When told that 35% of Higher Education STEM students are female, the students were asked if this made them more or less likely to apply to a STEM-related degree. 85% answered ‘more’, and the other 15% said ‘same’, with nobody selecting ‘less’. “This makes me want to level out the percentage and prove that this can change and set an example to younger girls.” Said one respondent.

This indicates that STEM is attractive to younger women, and they have not yet been discouraged from pursuing it. The challenge is now in retaining talent and interest. In order to do this, academic structures and the workplace must adapt.
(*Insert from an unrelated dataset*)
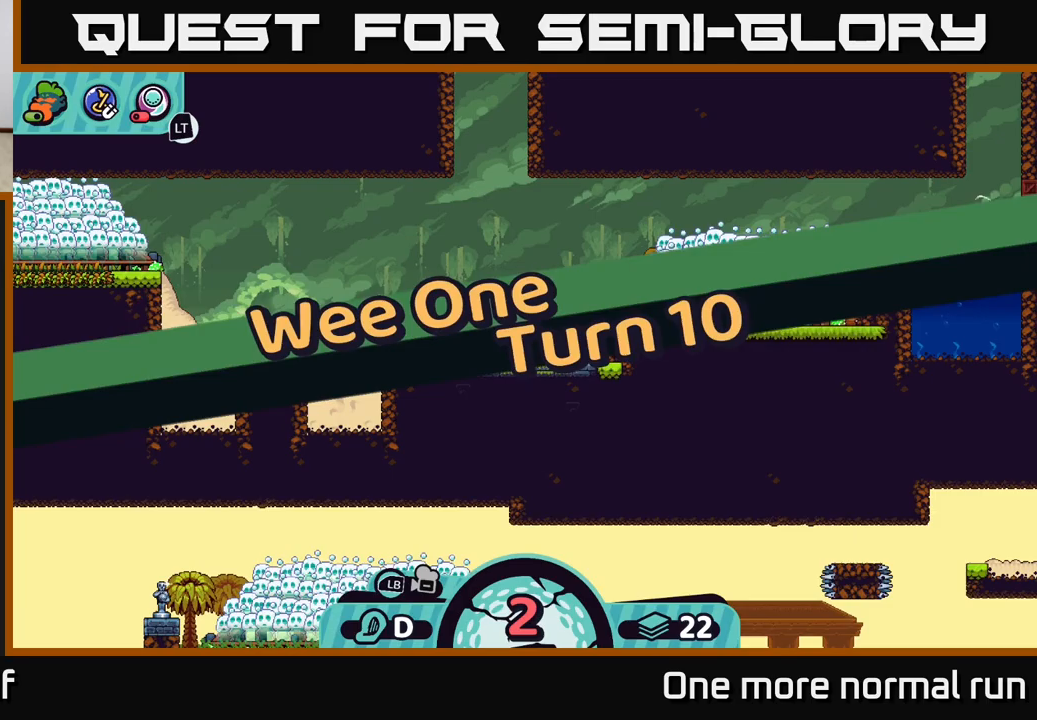
{"dt_ms": 500, "buttons": [], "left_stick": "center", "right_stick": "left", "button_events": []}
Societies at University seem a good place to start. They can offer a safe space for minority students to discuss their concerns. Zoe recently co-founded the ‘Women in Mechanical Engineering Society’. Prior to this, her university already had an all-encompassing society for women in STEM, which could be problematic. She said: “This included subjects such as biology, chemistry and medicine, in which women are not a minority.”

Whilst critics have argued that creating female-only spaces further alienates them and emphasises difference, Zoe defended her society: “We try to help the girls to meet other females within the department, something that can be difficult without a form of intervention. We also work with the older students who can offer advice in areas such as group projects where you might be the only girl in the group.

“The society stemmed from complaints during design projects, where some women felt spoken over or deemed lesser because of their gender. We created it so we could all speak about our experiences together, advise younger students, and hold informative, industry events about sexism and imposter syndrome in the workplace.”

Zoe and Hepzi were asked to look towards the future and discuss positive actions that could encourage women and men working together.  The issue of positive discrimination was raised. This is a topic laden with controversy.

Zoe, for the most part, was against it. She said: “You don’t want your peers to think you got the job because of that.” However, she advocated for more passive forms of representation that she embraced, giving the example of her textbook which featured a woman in a hardhat on the front cover.

Hepzi was conflicted over her feelings for gender quotas. She said: “It’s definitely beneficial to see someone of your gender, race or religion in a position of power. But to know there might be someone more skilled than you, and you were only picked for your gender, then you may get a worse sense of imposter syndrome.”

The pair also considered counter arguments, and Zoe mentioned that she hates when people congratulate her for studying engineering as a female. She said: “They exclaim, ‘That’s good! People love to hire a woman.’” This suggests that even when women are awarded on the basis of their ability, there will always be someone questioning the reasoning. Perhaps this will be the case until the STEM sphere reaches true gender parity, masking the case that gender quotas could make meaningful and positive long-term effects.

Collaboration is a must

In order to reach a state of equality for both sexes, men and women must work collectively to make STEM spheres a safe and comfortable space for everyone. Open conversations that invite minority, and often quieter, voices to speak will pave the way to parity. Men must listen to their female peers. This may mean acknowledging that sometimes they unwillingly dominate the discussion.

In representing all voices, problem-solving and results becomes better. Having an array of potential solutions is surely better than limiting yourself. Bringing men and women together will produce more efficiency in decision-making, both in academia and the workplace. This, in turn, inspires the next generation and displaces traditional gender roles.